La lettre d’amour et de rupture

L’objectif de ces deux outils est de faire ressortir les points positifs et négatifs fondamentaux d’une idée, d’une situation, d’un produit ou un service qu’il/elle devra conserver ou éviter pour obtenir l’adhésion de ses utilisateurs. Pour ce faire, il suffit de demander aux participants d’écrire une lettre d’amour, ainsi qu’une lettre de rupture à l’idée, situation…

Les 5 pourquoi

L’objectif de cet outil est de chercher en profondeur les causes qui expliquent l’apparition d’une situation ou d’un problème. Bien souvent la première cause qui est donnée et qui parait logique n’est que la conséquence d’autres raisons sous-jacentes. En posant 5 fois la question du « pourquoi » aux participants, l’outil permet de mettre en évidence les causes racines de la situation étudiée.

Le scénario d’usage

L’objectif de cet outil est de définir les différentes dimensions de l’interaction d’un utilisateur avec un produit ou un service : technique, psychologique, sociologique, etc. L’utilisation de l’outil passe par la création par les participants d’une histoire qui décrit comment l’utilisateur interagit avec le service/produit, dans une situation donnée. Les scénarios d’usage ne se contentent pas de donner les caractéristiques d’un produit/service mais décrivent une expérience concrète et illustrée de l’utilisateur.

Le test d’usage

L’objectif de cet outil est de montrer le prototype, produit ou service à des futurs utilisateurs, les laisser s’exprimer, les laisser le tester et ainsi, comprendre ce qu’il faut adapter et conserver pour la suite du développement. Le fait de pouvoir les observer et les laisser commenter leurs actions lors de leurs interactions avec le produit ou service permet de découvrir entre autres des modes d’utilisations inattendus.

 

[1] I. Nonaka et H. Takeuchi, The knowledge creating company : how Japanese companies create the dynamics of innovation, 1995.

[2] M. Polanyi, The Tacit Dimension, 1966.

[3] I. Nonaka et R. Toyama, The knowledge creation theory revisited: knowledge creation as a synthesizing process, Knowledge Management Research & Practice, 1(1): 2-10, 2003.
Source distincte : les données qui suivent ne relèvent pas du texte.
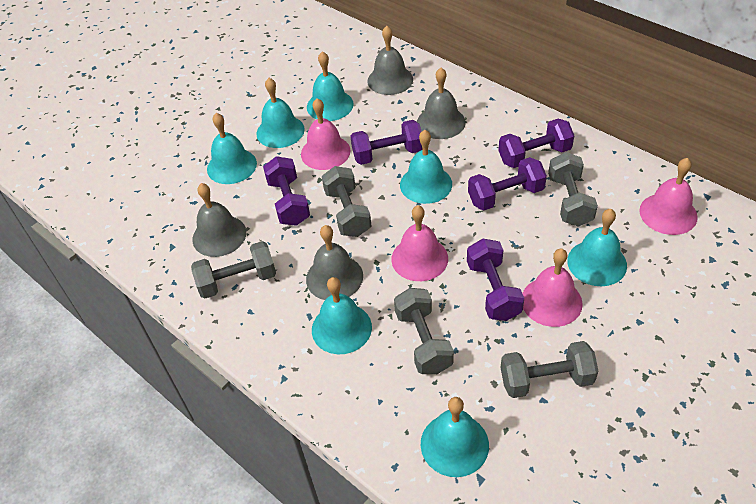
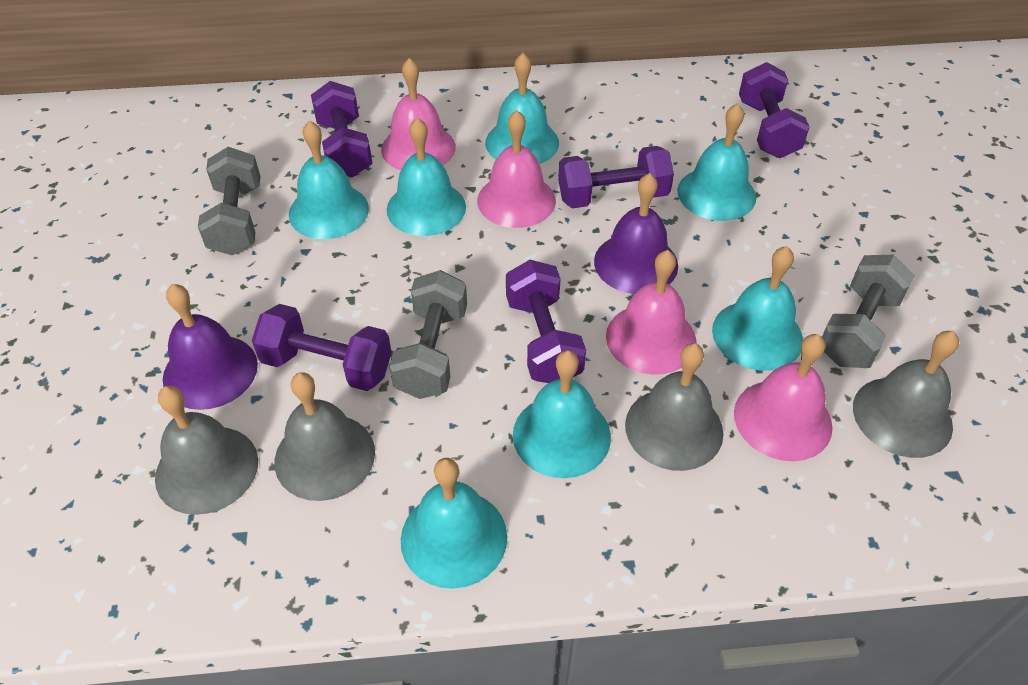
grey dumbbell: [191,241,276,299] [322,166,371,237] [394,288,454,374] [501,341,598,398] [548,152,598,227] = 5 -> [198,147,260,255] [389,270,467,399] [822,255,915,368] = 3
purple bell: none = 0 -> [163,284,258,410] [594,173,678,294] = 2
[4] M. Polanyi, Personal Knowledge: Towards a Post-Critical Philosophy, 1958.

[5] I. Nonaka et N. Konno, The Concept of Ba : Building for Knowledge Creation, California Management Review, 40-3, 1998.

[6]  R. Mc Dermott, Why Information Technology Inspired But Cannot Deliver Knowledge Management, California Management Review, 11, 1999.

[7] J. Swan & H. Scarbrough, Knowledge Management: Concepts and Controversies, Journal of Management Studies, 38: 913-921, 2001.

[8] S. Peillon, X. Boucher, C. Jakubowicz, Du concept de communauté à celui de « ba » Le groupe comme dispositif d’innovation, Revue française de gestion, 163(4) : 73-90, 2006.